» WORK TASK
In the material below, find the line that contains "left eye: (487, 145)" and the line that contains "left knee: (788, 260)", then write out exactly those two lines and everything between them.

» MATERIAL FOR THIS EXERCISE
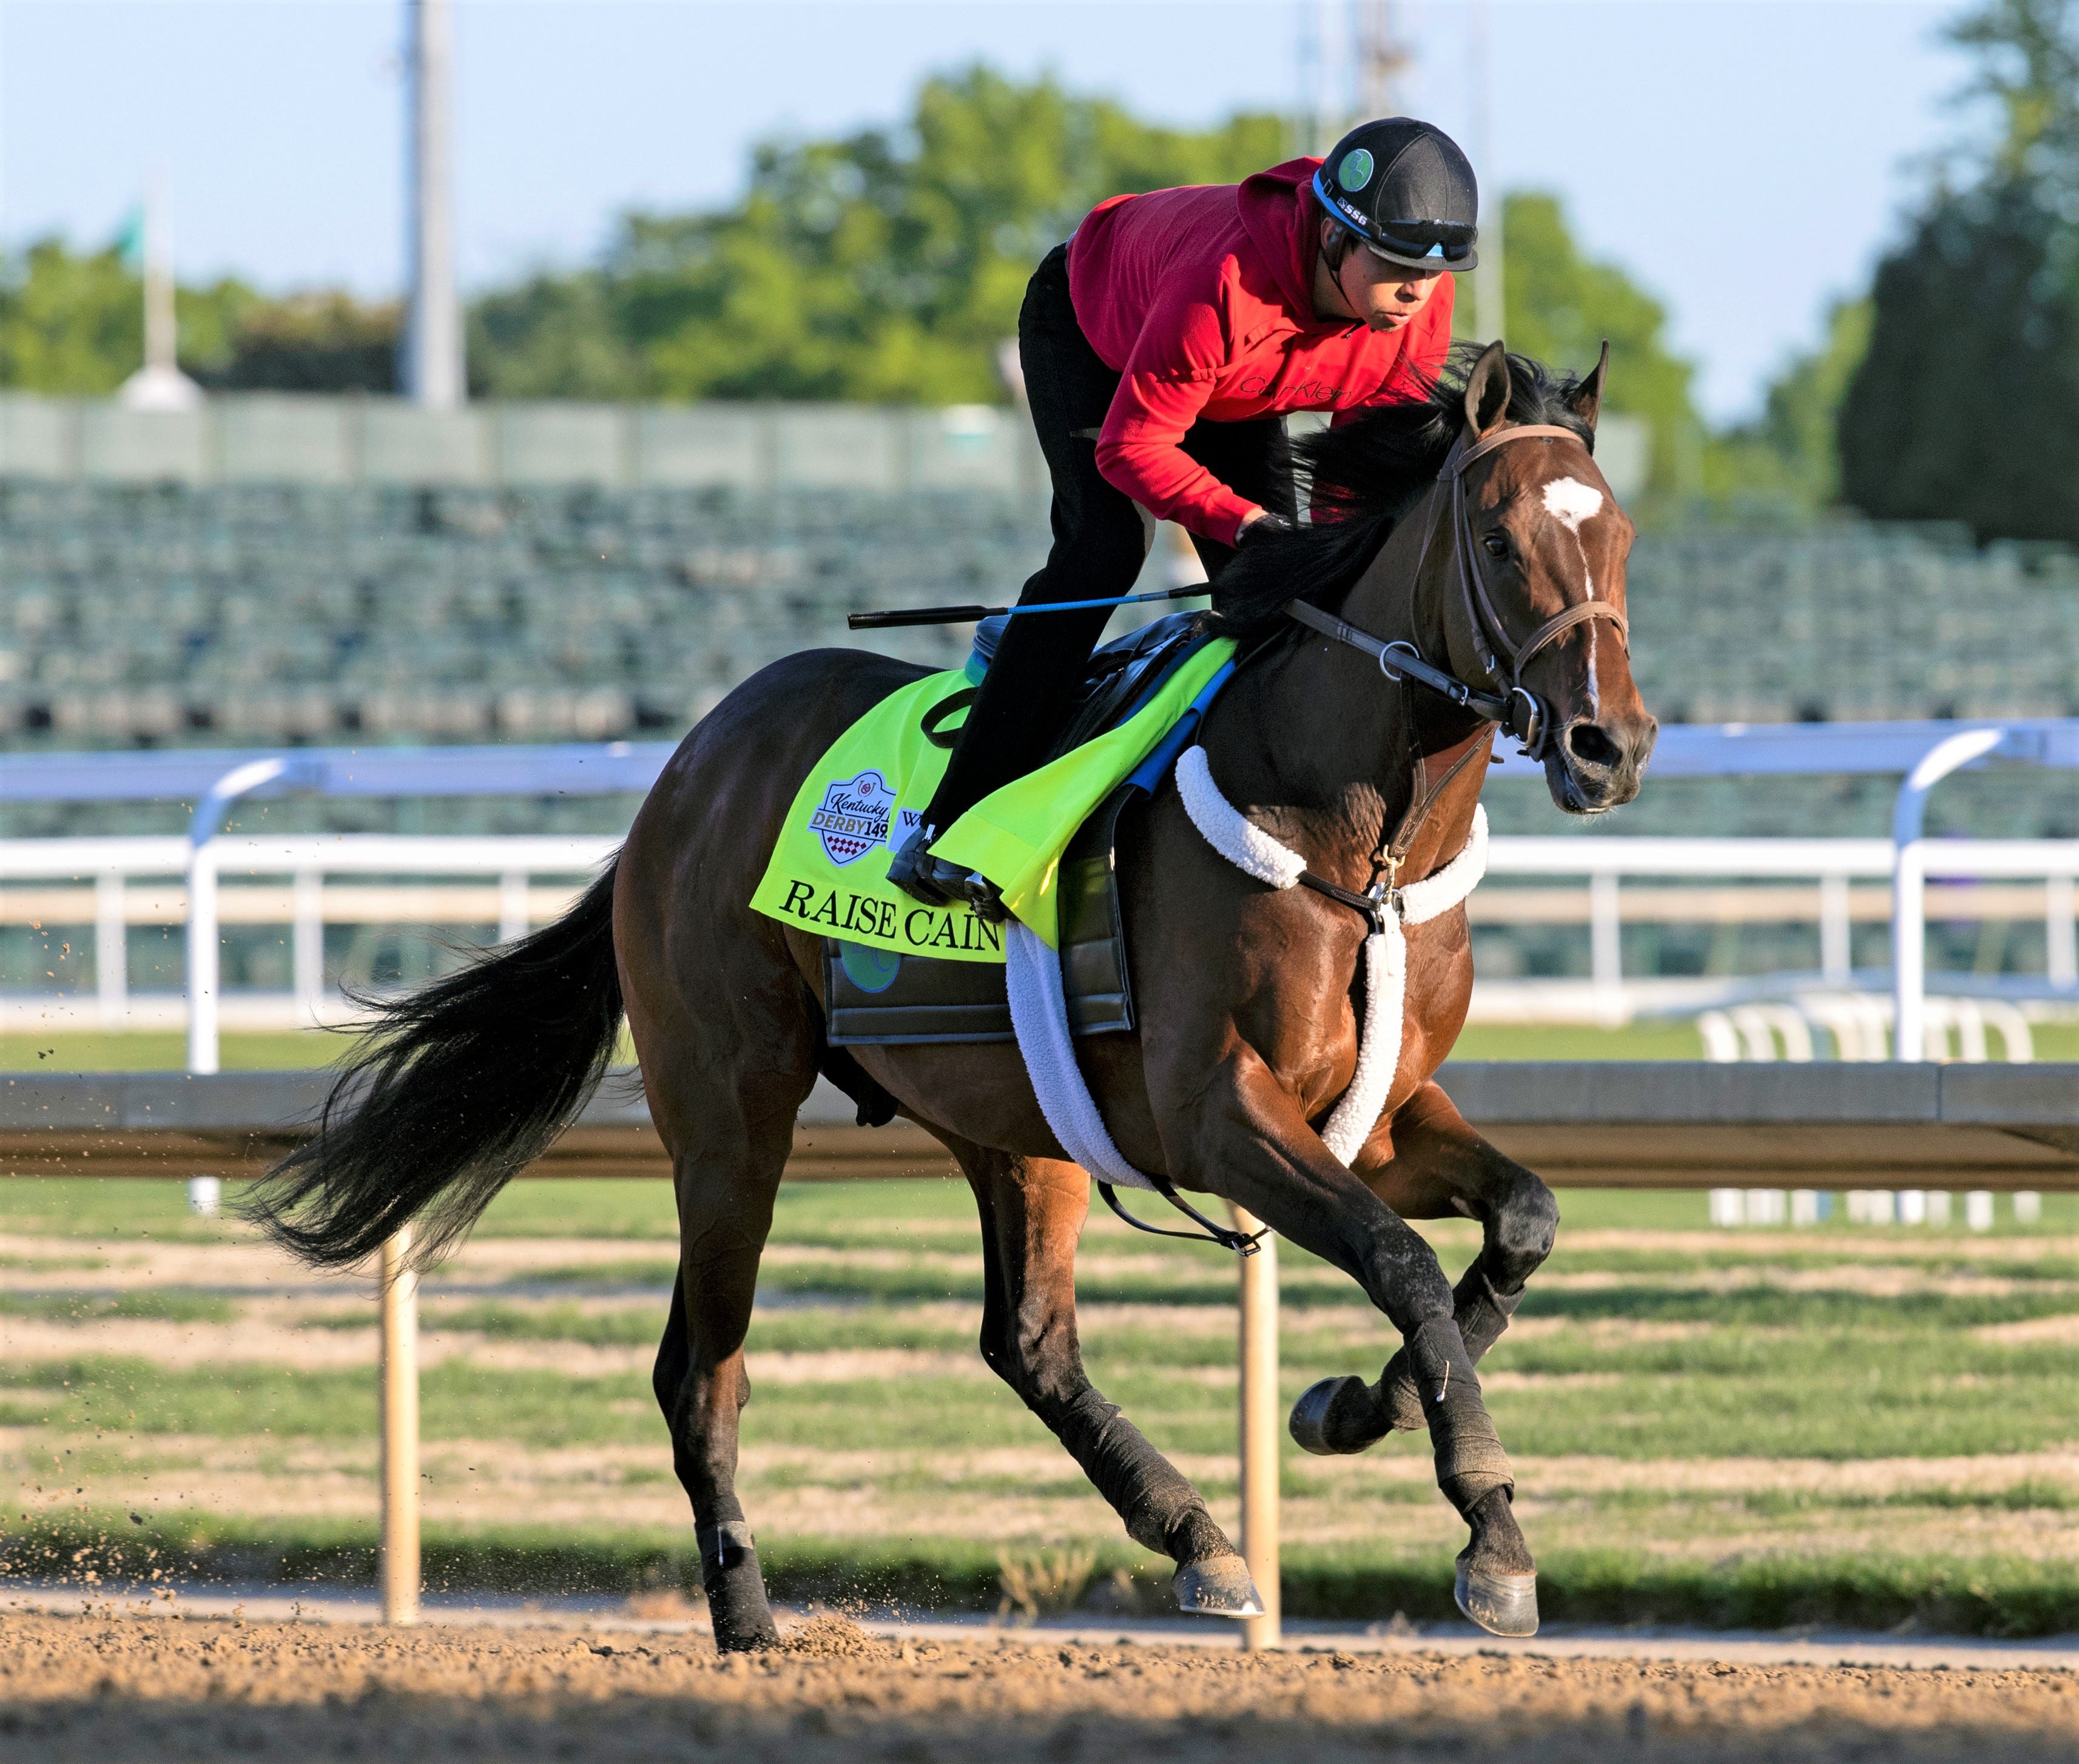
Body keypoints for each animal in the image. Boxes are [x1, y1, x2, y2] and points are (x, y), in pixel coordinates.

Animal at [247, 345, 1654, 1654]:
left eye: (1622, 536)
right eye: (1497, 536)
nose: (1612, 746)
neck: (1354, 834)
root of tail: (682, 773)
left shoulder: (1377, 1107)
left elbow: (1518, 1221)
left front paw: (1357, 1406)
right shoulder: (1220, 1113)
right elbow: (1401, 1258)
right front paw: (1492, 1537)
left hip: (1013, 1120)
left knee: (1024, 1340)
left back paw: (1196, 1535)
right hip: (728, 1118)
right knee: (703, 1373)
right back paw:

--

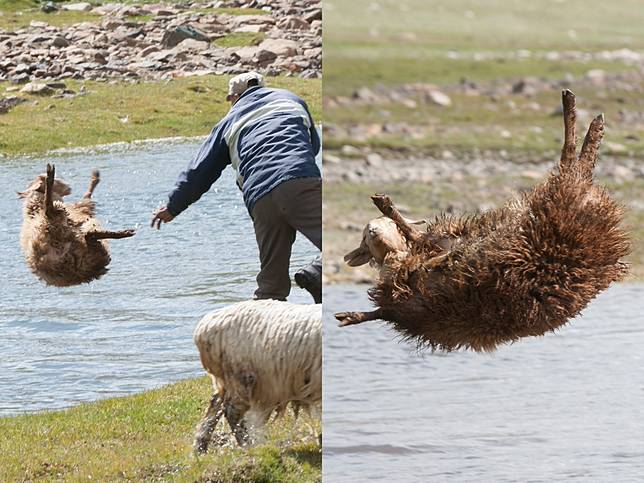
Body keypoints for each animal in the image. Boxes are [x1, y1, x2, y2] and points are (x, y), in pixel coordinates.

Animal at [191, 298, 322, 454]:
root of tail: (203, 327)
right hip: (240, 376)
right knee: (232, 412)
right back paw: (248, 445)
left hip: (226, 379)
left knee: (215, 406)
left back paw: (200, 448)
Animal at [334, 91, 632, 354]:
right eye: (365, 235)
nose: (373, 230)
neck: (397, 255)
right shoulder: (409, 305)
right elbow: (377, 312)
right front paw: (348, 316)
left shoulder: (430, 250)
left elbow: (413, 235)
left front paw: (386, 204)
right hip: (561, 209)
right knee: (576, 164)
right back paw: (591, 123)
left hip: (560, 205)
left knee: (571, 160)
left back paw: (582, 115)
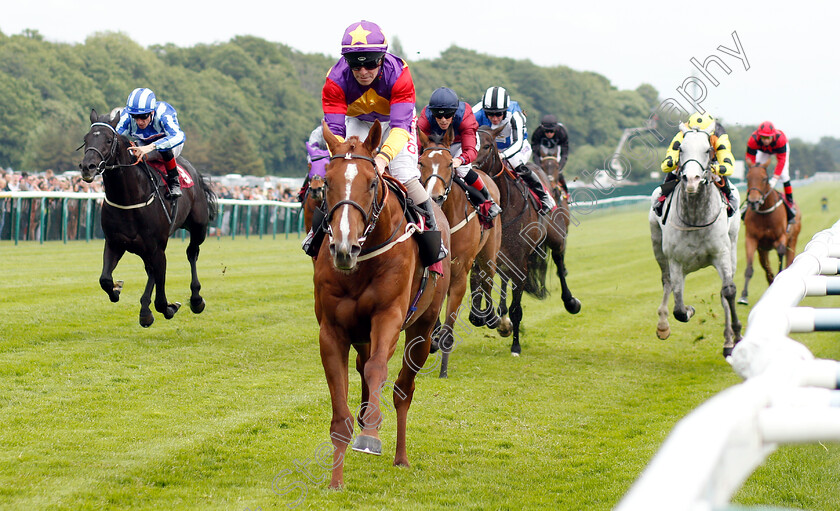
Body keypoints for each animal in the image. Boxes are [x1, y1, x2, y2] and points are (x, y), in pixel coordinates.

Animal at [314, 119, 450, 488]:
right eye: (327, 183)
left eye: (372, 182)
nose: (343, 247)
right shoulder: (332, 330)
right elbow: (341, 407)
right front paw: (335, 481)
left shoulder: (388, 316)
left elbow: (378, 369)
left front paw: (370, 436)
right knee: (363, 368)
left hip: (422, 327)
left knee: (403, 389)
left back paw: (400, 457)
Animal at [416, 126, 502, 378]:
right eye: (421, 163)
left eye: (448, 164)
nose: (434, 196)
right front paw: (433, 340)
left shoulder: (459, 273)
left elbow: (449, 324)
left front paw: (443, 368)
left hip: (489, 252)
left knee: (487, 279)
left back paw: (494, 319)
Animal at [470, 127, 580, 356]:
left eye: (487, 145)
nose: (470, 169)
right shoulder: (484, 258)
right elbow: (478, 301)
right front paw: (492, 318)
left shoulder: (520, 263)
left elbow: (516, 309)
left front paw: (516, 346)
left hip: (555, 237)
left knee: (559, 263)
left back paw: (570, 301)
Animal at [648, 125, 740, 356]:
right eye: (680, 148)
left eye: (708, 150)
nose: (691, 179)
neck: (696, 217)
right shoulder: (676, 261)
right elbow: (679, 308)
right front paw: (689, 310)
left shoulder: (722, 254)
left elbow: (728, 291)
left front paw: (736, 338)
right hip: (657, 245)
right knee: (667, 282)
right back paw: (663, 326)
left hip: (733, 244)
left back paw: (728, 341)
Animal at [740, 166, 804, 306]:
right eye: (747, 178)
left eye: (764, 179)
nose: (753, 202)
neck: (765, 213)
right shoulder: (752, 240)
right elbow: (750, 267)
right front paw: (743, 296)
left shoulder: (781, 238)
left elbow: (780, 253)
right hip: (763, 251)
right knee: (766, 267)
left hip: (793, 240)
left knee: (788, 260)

» WRITTEN REPLY
left eye: (487, 145)
nose: (470, 169)
right shoulder: (484, 258)
right elbow: (478, 301)
right front paw: (492, 318)
left shoulder: (520, 263)
left elbow: (516, 309)
left front paw: (516, 346)
left hip: (555, 237)
left knee: (559, 263)
left back paw: (570, 301)
Animal at [648, 125, 740, 356]:
right eye: (680, 148)
left eye: (708, 150)
nose: (691, 179)
neck: (696, 217)
right shoulder: (676, 261)
right elbow: (679, 308)
right front paw: (689, 310)
left shoulder: (722, 254)
left elbow: (728, 291)
left front paw: (736, 338)
right hip: (657, 245)
right knee: (667, 282)
right back paw: (663, 326)
left hip: (733, 244)
left back paw: (728, 341)
Animal at [740, 166, 804, 306]:
right eye: (747, 178)
left eye: (764, 179)
nose: (753, 202)
neck: (765, 213)
right shoulder: (752, 240)
right elbow: (750, 267)
right front paw: (743, 296)
left shoulder: (781, 238)
left elbow: (780, 253)
right hip: (763, 251)
right knee: (766, 267)
left hip: (793, 240)
left knee: (788, 260)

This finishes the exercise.